▶ ページ抜粋
********************

<< 覚 道 >>
 
大親友のエメラルドさんから便りが来たが、
返信を書いていたら長くなってしまったので、
記事として書くことにした。
 
<「NO:542」へのエメラルドさんのコメント>
狼山さんおはようございます。
阿耨多羅三藐三菩提=至高の覚りだとこの前教えてもらいました。
どの経典にも用いられているくらい重要な言葉なんですね…。
悟り(覚り)の境地に達すると人の心はどうなるんだろうといつも疑問に思っていました。
自然、宇宙と一体化するような感覚でしょうか。
人が無心に空を仰ぐとき、自然を心から敬う時、
ほんの少しだけその境地に近づけるような気がします。
意味を教えてもらったのでこれからちょっと唱えてみようと思います。

********************

▶ 表示項目
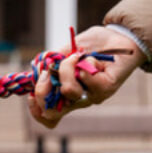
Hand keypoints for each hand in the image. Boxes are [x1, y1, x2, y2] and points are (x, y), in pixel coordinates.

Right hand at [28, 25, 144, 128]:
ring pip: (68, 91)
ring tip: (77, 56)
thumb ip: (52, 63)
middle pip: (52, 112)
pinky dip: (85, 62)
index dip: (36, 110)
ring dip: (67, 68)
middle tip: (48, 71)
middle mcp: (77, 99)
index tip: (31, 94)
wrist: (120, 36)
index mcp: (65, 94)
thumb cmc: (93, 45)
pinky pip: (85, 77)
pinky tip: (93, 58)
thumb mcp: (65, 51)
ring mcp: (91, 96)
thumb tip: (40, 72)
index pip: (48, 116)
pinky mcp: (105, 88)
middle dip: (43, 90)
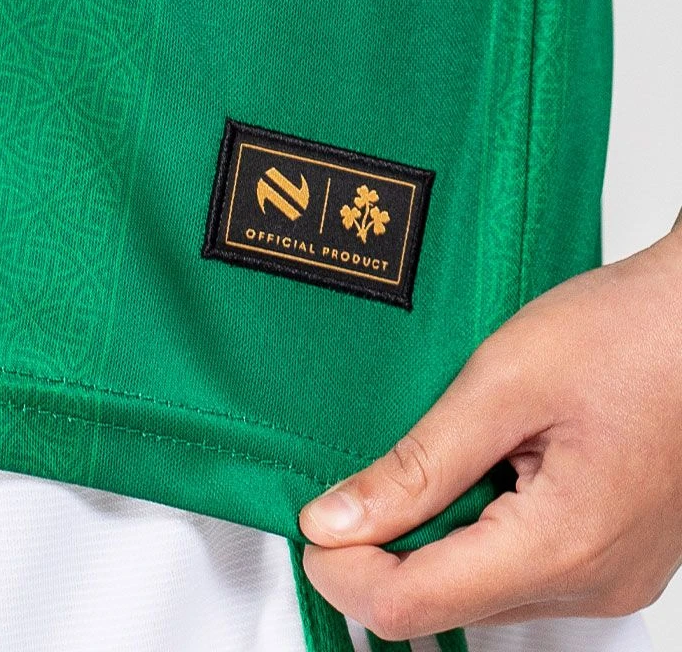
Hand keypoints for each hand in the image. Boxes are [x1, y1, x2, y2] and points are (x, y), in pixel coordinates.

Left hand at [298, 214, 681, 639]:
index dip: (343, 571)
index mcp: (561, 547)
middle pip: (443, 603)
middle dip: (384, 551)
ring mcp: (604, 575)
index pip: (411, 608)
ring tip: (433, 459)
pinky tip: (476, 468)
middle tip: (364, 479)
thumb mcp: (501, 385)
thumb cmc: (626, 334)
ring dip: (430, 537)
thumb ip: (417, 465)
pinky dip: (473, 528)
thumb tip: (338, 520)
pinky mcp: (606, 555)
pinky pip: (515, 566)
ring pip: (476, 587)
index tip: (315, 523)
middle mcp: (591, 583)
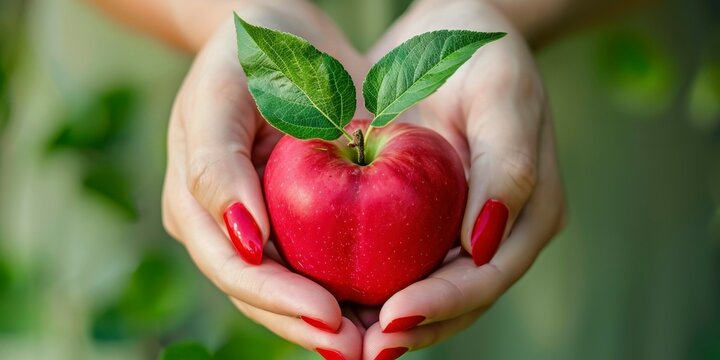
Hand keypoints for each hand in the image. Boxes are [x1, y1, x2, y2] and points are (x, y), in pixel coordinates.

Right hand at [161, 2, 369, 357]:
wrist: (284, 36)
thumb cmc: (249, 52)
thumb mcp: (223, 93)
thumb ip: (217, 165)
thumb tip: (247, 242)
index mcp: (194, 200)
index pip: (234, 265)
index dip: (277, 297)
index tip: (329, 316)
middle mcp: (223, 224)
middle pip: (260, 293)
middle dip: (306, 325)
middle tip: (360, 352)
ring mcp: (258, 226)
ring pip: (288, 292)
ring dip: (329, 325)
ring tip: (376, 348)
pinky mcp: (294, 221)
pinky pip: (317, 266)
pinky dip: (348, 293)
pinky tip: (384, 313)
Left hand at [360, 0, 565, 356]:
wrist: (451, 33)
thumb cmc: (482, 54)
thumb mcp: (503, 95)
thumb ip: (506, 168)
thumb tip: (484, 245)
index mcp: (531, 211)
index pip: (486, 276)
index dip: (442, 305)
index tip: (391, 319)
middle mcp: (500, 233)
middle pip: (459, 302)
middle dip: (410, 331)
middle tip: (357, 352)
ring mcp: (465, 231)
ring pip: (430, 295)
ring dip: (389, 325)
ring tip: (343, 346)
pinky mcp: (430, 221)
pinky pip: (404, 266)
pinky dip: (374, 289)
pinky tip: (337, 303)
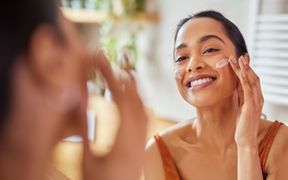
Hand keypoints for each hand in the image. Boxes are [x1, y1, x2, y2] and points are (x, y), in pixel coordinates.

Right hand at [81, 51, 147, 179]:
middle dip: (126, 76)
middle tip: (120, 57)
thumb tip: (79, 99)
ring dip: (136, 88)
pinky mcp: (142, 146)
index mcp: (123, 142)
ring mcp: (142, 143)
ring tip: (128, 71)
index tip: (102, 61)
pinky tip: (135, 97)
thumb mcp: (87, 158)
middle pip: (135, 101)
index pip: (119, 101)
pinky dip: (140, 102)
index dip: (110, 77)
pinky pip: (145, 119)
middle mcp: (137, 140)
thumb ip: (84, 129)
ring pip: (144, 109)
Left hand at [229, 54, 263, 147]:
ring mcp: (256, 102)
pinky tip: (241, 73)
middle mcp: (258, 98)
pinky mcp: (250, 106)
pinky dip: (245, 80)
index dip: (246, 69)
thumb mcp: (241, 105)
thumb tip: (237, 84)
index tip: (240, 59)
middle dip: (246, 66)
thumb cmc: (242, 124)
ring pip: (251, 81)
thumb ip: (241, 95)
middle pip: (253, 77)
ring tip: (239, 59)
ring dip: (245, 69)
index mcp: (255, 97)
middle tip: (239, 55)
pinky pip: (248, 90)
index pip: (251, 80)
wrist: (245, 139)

********************

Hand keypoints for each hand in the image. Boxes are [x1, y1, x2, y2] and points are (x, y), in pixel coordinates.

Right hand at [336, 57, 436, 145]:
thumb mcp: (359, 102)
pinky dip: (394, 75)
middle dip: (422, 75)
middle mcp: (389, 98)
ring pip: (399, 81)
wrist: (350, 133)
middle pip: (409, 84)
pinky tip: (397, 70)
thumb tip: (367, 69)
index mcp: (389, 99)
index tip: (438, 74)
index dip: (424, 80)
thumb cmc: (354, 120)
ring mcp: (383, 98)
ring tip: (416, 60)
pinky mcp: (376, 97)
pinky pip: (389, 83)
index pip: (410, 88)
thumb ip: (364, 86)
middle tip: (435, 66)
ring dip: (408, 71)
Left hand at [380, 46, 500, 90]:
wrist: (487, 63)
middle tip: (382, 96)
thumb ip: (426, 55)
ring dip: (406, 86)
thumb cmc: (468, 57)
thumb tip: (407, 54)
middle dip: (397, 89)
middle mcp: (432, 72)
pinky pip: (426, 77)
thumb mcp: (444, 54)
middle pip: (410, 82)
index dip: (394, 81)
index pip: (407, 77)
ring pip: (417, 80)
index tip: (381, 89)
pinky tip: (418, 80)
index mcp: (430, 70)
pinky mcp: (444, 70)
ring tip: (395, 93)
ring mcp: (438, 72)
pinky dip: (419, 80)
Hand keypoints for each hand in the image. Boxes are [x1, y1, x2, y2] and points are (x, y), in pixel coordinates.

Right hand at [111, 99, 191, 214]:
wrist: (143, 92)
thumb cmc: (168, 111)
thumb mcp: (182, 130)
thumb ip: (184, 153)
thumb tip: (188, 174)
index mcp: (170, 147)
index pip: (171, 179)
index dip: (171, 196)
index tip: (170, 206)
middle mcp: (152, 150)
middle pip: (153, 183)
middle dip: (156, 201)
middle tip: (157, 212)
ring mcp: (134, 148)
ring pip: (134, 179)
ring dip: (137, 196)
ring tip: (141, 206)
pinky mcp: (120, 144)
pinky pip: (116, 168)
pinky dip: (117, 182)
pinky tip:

********************

▶ 問題文
上のページ抜粋を、一字も変えずに全文書き写すこと。

▶ 解答
<< 覚 道 >>
 
大親友のエメラルドさんから便りが来たが、
返信を書いていたら長くなってしまったので、
記事として書くことにした。
 
<「NO:542」へのエメラルドさんのコメント>
狼山さんおはようございます。
阿耨多羅三藐三菩提=至高の覚りだとこの前教えてもらいました。
どの経典にも用いられているくらい重要な言葉なんですね…。
悟り(覚り)の境地に達すると人の心はどうなるんだろうといつも疑問に思っていました。
自然、宇宙と一体化するような感覚でしょうか。
人が無心に空を仰ぐとき、自然を心から敬う時、
ほんの少しだけその境地に近づけるような気がします。
意味を教えてもらったのでこれからちょっと唱えてみようと思います。